> Passage provided:
>>>>>

# Pixel-wise regression between two raster time series (e.g. NDVI and rainfall)

Doing a pixel-wise regression between two raster time series can be useful for several reasons, for example:

• find the relation between vegetation and rainfall for each pixel, e.g. a low correlation could be a sign of degradation
• derive regression coefficients to model the depending variable using the independend variable (e.g. model NDVI with rainfall data)
• check the consistency between different sensors, e.g. MODIS and SPOT VGT
• adjust the data recorded by different sensors to each other

It’s easy and fast in R. Let’s say we have two raster stacks or bricks which contain 120 rasters each, one with NDVI and one with rainfall (named “NDVI” and “rainfall”). We put everything in one single stack and derive rasters showing the slope, intercept and R² of the two time series as pixel values:

```library(raster)

<<<<<

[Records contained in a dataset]
>>>>>

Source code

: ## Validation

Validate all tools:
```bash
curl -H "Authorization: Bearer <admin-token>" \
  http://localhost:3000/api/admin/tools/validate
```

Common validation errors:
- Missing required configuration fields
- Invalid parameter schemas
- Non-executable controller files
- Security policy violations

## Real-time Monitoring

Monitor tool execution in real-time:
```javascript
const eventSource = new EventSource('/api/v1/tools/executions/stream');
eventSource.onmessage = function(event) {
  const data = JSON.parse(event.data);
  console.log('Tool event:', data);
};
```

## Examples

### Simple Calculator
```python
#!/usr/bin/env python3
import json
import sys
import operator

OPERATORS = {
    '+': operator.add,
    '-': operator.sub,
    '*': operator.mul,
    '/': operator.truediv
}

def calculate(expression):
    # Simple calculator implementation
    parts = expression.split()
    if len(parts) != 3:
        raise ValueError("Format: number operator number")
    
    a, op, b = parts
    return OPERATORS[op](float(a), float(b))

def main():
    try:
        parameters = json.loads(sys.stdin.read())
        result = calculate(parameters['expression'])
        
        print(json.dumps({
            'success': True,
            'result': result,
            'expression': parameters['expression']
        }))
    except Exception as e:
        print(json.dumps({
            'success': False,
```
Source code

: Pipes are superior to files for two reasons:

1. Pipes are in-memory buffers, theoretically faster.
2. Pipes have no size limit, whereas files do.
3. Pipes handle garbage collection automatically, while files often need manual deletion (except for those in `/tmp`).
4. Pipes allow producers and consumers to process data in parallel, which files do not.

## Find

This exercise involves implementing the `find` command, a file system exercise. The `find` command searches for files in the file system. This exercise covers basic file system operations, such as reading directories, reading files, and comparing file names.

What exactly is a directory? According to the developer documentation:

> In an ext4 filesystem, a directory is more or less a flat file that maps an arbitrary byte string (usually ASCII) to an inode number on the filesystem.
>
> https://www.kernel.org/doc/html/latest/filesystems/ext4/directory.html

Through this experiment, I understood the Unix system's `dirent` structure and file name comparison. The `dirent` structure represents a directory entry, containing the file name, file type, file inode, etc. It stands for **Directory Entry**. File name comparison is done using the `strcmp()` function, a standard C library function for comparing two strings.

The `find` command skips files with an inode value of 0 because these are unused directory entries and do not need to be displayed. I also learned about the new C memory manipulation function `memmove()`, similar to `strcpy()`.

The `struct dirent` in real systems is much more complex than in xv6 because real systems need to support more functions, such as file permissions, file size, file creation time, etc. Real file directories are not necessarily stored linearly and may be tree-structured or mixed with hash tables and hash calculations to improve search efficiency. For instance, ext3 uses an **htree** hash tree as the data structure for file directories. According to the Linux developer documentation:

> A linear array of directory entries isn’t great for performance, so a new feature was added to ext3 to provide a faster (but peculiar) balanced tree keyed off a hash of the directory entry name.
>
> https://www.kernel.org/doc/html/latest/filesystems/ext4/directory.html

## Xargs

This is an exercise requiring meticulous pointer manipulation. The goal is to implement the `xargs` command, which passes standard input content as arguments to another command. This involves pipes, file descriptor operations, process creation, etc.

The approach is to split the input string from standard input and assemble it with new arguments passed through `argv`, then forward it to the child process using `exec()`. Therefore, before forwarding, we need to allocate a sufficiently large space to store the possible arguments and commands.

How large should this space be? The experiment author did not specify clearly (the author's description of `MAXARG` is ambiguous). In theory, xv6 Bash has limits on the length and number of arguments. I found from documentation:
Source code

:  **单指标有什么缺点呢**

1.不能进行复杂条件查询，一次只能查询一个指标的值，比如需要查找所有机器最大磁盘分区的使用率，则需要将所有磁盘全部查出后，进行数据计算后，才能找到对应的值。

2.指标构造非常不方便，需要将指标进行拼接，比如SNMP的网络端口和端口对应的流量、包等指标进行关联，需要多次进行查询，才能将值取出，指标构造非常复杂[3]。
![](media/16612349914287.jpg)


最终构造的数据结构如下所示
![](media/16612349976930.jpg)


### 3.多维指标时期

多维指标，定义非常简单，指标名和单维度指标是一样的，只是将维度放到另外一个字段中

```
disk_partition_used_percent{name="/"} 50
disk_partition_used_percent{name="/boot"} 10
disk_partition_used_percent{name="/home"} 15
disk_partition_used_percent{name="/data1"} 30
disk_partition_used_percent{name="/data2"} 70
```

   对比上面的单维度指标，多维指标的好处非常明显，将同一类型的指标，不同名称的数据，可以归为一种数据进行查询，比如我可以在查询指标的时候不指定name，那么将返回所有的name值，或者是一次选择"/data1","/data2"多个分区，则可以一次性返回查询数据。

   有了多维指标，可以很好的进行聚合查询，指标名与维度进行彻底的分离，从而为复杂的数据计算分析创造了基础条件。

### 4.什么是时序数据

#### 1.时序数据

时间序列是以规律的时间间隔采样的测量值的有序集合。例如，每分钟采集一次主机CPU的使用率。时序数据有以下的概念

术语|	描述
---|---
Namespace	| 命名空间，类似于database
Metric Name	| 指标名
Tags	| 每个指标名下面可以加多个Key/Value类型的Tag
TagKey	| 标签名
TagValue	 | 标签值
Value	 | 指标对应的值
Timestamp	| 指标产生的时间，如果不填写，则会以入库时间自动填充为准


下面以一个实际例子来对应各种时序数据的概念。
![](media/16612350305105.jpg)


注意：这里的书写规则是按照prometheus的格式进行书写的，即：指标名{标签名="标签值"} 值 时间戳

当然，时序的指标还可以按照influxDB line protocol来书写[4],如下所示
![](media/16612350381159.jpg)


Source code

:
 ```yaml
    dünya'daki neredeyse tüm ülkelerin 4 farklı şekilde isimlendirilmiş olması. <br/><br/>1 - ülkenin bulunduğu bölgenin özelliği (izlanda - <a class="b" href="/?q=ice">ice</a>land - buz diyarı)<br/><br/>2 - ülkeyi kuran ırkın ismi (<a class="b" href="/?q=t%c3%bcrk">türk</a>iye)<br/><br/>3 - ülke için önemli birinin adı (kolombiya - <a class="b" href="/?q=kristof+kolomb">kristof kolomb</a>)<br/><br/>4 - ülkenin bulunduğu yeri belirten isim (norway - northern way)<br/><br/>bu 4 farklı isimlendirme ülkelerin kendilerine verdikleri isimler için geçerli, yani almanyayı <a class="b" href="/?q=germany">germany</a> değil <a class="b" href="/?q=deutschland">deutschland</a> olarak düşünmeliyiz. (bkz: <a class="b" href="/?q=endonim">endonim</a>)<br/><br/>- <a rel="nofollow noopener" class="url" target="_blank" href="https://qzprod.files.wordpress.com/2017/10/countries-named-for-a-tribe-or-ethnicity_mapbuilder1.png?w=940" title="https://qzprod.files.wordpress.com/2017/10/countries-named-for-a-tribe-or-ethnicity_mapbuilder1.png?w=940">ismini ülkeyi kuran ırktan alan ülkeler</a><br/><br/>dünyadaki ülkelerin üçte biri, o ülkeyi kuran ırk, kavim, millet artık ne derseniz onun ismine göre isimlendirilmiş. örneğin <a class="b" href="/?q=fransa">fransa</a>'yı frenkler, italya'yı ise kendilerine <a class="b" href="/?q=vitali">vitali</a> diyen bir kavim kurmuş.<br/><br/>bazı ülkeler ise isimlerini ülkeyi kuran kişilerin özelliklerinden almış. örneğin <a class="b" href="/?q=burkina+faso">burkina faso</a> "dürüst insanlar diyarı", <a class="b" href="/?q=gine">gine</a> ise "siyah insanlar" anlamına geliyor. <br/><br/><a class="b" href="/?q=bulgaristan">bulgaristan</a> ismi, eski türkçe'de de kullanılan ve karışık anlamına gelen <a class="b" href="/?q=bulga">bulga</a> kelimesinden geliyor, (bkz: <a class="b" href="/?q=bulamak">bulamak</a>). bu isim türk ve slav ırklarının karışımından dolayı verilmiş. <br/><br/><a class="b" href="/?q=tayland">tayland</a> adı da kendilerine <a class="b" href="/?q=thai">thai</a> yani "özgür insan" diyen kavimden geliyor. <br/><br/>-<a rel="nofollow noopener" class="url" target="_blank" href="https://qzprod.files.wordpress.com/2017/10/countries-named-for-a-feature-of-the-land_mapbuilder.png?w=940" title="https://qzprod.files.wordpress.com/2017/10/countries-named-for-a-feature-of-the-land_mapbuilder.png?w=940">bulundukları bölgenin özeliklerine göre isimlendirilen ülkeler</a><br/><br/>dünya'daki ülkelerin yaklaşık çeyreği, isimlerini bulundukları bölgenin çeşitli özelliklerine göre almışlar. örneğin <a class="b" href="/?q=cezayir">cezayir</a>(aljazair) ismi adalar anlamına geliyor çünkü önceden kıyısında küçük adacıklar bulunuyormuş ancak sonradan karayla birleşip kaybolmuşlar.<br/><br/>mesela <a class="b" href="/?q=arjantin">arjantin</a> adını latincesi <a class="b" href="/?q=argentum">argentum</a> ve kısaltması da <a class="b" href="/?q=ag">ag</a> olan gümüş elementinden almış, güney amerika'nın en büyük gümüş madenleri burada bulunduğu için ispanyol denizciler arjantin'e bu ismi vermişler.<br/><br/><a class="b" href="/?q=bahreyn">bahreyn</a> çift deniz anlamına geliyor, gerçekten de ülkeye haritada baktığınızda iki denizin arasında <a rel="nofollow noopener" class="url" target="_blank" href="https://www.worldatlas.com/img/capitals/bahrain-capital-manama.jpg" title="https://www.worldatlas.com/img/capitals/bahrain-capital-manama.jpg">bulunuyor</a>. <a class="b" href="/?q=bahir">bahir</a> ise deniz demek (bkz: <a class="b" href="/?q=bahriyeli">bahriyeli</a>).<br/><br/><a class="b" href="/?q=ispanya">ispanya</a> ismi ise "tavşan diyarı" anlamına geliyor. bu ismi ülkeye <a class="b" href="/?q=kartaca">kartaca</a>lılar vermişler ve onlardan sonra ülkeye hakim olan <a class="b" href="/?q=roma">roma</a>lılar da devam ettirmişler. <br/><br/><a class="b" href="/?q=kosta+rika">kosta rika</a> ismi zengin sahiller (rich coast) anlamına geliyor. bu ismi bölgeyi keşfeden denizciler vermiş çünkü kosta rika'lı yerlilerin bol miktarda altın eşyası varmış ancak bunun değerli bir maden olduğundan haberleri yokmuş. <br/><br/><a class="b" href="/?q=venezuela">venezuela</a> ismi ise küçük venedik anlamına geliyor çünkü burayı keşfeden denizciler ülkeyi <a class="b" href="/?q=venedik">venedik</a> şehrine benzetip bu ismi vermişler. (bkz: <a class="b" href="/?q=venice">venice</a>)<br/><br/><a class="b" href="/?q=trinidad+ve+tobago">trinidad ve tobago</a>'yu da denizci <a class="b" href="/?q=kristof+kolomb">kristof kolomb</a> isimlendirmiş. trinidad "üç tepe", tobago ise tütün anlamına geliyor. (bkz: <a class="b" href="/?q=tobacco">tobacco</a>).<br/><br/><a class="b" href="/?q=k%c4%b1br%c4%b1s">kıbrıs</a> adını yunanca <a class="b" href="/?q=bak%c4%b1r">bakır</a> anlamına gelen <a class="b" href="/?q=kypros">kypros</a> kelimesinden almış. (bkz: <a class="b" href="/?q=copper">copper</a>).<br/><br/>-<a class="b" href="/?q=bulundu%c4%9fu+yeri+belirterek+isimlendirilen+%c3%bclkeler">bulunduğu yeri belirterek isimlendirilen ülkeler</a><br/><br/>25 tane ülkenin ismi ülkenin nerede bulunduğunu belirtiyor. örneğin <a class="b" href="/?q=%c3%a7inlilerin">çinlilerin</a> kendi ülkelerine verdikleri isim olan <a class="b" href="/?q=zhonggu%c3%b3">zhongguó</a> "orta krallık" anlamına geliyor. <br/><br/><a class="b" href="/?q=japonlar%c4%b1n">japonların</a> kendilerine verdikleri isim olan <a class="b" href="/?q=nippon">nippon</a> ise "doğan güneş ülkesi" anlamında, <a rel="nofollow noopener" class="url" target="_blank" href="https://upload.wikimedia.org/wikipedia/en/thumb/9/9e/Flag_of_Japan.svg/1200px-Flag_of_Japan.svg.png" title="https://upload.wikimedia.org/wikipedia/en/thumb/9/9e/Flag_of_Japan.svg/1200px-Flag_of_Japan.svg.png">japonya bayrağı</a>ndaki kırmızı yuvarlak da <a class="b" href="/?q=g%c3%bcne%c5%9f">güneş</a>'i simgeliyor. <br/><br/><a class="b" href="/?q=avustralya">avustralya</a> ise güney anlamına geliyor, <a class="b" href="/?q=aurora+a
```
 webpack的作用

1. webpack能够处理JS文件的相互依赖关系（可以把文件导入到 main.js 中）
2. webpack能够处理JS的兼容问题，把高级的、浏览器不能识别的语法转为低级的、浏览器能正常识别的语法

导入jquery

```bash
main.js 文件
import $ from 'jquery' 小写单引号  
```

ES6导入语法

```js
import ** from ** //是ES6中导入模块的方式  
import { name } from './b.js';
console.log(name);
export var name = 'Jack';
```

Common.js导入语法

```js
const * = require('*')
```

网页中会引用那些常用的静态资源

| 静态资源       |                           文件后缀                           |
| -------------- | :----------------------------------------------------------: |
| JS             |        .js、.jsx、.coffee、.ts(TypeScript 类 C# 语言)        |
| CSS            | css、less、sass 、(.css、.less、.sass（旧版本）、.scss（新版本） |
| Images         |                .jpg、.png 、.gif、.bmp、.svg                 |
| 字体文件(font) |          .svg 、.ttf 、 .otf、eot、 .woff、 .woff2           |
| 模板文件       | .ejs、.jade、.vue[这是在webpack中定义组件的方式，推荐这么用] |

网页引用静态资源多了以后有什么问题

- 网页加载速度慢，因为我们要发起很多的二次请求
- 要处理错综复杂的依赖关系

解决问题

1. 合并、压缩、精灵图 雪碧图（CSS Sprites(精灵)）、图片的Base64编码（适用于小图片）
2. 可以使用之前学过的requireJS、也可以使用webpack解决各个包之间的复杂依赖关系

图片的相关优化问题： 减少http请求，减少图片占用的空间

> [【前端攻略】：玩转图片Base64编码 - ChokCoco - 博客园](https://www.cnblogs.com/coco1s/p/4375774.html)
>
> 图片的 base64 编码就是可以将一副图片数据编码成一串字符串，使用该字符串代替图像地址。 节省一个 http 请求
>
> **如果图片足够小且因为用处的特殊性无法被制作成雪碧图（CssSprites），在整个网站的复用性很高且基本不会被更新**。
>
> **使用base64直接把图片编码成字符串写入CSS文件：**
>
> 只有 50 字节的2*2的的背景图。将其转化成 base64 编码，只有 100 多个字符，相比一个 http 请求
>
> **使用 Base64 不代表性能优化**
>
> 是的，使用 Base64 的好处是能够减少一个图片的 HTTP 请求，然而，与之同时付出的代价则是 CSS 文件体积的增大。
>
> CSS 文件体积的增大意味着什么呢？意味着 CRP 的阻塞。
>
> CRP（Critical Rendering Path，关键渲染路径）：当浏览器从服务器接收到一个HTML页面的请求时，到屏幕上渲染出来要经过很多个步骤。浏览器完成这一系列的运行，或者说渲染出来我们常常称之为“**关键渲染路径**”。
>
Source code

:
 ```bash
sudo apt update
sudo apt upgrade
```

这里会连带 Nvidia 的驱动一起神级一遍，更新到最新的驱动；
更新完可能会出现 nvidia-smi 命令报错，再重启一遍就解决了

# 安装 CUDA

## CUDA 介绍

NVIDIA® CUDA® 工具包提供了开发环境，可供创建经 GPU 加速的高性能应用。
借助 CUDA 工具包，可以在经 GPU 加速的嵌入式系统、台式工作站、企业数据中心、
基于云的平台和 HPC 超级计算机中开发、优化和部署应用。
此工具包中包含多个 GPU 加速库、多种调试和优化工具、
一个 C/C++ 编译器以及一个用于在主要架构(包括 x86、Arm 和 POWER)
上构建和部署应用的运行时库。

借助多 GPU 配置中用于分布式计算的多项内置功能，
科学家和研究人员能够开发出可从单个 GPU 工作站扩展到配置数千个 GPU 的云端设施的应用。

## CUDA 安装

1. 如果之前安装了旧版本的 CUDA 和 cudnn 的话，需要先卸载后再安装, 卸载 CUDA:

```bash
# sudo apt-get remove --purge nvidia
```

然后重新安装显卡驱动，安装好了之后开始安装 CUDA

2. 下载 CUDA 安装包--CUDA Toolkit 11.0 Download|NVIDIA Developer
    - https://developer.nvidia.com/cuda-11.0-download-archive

<<<<<

Reproduce verbatim the stretch of the pixel-wise regression passage from "# Pixel-wise regression" through "with rainfall data)".

> Your response:
# Pixel-wise regression between two raster time series (e.g. NDVI and rainfall)

Doing a pixel-wise regression between two raster time series can be useful for several reasons, for example:

• find the relation between vegetation and rainfall for each pixel, e.g. a low correlation could be a sign of degradation
• derive regression coefficients to model the depending variable using the independend variable (e.g. model NDVI with rainfall data)